Learn how our guest speaker uses a novel approach to explore synaptic plasticity. 

Learn about a plasticity rule governing the location and structure of dendritic spines. 

Attendees will learn how the use of multiphoton glutamate uncaging can mimic synaptic release and uncover the mechanisms of spike-timing-dependent plasticity. This approach reveals insights into the location and structural organization of dendritic spines and has useful implications for learning, memory, and cognition. 

Dr. Araya's Abstract

Dendritic spines, the main recipient of excitatory information in the brain, are tiny protrusions with a small head separated from the dendrite by a slender neck. Spines can undergo structural remodeling that is tightly coupled with synaptic function. They are also the preferential site for the induction of long-term potentiation (LTP) and long-term depression (LTD) thought to be the underlying mechanisms for learning and memory in the brain. A variation of LTP and LTD has been described in pyramidal neurons that involve the pairing of pre- and postsynaptic action potentials (APs), known as spike-timing-dependent plasticity (STDP). In this process, the timing between pre- and postsynaptic APs modulates synaptic strength, triggering LTP or LTD.

The sign and magnitude of the change in synaptic strength depend on the relative timing between spikes of two connected neurons (the pre- and postsynaptic neurons). The STDP learning rules have been extracted from studies using connected neuronal pairs or by using extracellular stimulating electrodes, but the precise location and structural organization of the excitatory inputs that support STDP at its minimal functional unit—the dendritic spine—are unknown.

In this talk, Dr. Araya provides evidence showing that the induction of STDP in single or distributed spines from layer 5 (L5) pyramidal neurons follows a bidirectional Hebbian STDP rule. This conclusion is explored using two-photon (2P) glutamate uncaging that mimics synaptic release. Furthermore, he shows that synaptic cooperativity, induced by the co-activation of only two clustered spines using 2P glutamate uncaging, disrupts t-LTD (<40 µm distance between spines) and extends the temporal window for the induction of t-LTP (<5 µm distance between spines). This is due to the generation of differential local N-methyl-D-aspartate (NMDA) receptor-dependent calcium signals, which leads to an STDP rule for clustered inputs only encompassing LTP.


These findings suggest that the functional specificity and structural arrangement of synaptic inputs, distributed or forming micro-clusters in the dendrites of pyramidal neurons, are fundamental for guiding the rules for sensory perception, affecting the STDP learning rule, learning and memory, and ultimately cognition.

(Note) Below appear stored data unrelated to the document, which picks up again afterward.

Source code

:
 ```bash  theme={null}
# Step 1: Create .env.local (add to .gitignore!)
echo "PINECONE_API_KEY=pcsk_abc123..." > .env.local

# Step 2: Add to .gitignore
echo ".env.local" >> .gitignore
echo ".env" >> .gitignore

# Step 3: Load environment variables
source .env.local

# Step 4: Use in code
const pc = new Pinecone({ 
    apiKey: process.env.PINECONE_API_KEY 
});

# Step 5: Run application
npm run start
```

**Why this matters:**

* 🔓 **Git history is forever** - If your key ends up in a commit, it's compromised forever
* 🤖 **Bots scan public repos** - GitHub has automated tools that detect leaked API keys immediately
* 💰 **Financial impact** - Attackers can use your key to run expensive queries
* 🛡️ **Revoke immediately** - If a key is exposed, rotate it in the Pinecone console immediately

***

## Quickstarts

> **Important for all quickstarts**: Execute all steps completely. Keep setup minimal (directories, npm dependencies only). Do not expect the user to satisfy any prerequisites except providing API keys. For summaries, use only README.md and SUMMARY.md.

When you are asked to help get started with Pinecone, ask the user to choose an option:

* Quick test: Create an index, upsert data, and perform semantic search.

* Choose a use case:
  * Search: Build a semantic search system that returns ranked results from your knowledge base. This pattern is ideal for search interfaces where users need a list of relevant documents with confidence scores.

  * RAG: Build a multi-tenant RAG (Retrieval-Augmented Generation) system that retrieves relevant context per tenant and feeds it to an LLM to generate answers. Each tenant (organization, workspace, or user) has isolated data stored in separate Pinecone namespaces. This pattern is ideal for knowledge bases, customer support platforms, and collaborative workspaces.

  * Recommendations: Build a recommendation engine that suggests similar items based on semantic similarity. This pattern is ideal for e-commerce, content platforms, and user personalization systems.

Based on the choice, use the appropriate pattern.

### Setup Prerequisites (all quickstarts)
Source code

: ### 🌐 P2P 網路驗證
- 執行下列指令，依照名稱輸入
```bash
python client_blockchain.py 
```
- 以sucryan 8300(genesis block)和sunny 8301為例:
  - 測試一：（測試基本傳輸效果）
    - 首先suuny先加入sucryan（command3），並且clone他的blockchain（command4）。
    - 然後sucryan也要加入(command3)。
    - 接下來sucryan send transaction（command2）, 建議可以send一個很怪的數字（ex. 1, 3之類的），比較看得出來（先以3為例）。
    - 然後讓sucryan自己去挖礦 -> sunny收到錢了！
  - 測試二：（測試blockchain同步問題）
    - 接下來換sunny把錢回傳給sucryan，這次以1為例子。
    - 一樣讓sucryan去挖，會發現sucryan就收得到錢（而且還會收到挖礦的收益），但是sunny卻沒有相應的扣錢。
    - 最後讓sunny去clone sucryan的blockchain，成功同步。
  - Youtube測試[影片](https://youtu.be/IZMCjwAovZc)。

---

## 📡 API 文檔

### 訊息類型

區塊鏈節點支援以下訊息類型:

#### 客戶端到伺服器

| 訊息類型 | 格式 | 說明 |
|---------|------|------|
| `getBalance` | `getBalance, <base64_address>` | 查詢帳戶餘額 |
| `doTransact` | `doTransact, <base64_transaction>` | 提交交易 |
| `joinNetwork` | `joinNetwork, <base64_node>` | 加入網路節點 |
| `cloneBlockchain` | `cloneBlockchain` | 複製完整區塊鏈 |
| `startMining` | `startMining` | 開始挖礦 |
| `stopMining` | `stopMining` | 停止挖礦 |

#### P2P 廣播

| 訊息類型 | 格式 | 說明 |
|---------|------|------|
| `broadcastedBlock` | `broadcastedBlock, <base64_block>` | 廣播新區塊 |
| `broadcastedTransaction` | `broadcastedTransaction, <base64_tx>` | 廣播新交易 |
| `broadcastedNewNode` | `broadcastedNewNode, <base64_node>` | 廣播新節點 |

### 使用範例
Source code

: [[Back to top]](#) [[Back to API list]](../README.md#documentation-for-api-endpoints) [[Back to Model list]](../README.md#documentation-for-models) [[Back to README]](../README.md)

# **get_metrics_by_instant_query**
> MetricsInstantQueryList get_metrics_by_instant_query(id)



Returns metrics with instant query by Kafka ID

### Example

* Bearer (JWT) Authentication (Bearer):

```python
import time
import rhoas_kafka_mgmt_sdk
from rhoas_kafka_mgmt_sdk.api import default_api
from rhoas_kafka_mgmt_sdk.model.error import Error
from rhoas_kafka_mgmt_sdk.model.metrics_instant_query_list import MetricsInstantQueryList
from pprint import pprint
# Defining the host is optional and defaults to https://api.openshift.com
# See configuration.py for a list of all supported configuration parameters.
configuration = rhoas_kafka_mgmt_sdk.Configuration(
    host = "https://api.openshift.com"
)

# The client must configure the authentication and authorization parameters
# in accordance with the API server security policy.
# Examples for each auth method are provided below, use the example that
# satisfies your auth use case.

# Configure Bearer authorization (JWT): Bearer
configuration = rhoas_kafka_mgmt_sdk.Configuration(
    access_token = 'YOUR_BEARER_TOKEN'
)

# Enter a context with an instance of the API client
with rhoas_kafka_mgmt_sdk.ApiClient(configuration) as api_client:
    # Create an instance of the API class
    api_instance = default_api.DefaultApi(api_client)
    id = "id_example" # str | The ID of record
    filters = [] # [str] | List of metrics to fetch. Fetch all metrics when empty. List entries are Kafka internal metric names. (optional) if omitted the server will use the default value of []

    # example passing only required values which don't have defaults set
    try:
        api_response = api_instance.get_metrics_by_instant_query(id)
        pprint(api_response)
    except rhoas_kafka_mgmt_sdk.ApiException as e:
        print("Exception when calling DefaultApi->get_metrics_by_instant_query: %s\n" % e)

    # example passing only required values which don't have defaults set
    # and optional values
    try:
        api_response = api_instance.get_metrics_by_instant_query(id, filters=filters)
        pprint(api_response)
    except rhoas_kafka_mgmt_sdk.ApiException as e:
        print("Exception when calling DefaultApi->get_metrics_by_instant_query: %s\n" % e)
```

Find out more about our other solutions for Fluorescence Microscopy or Multi-Photon Microscopy:

Guest Speaker

Dr. Roberto Araya

CHU Sainte-Justine Research Centre and University of Montreal

Dr. Araya completed his graduate studies with a joint thesis at the Catholic University in Chile and the University of Bonn in Germany. For his post-doctoral training, Dr. Araya joined the laboratory of Dr. Rafael Yuste at Columbia University. He was funded by a Latin American PEW fellow in biomedical sciences and later by the Howard Hughes Medical Institute. In 2011, he was hired in the Department of Neuroscience at the University of Montreal. Dr. Araya recently joined the CHU Sainte-Justine Research Centre as an Associate Professor to form part of the Child and Brain Development research axis, with the goal to further establish collaborations and pursue translational work in autism spectrum disorders. His research is well funded by the Canadian Institute of Health Research and other institutions and foundations.

Dr. Araya's research focuses on understanding how neocortical pyramidal neurons, and the circuitry they reside in, enables sensory processing. More specifically, Dr. Araya is passionate about dendritic computations, and how dendritic spines control the processing, storage, and integration of synaptic inputs. He is extending these questions to neurological disorders to uncover abnormal neuronal and circuit elements via a multifaceted approach that includes a state-of-the-art custom-built in vivo and in vitro two-photon setup with holographic stimulation capabilities and electrophysiological, structural, genetic, and molecular tools.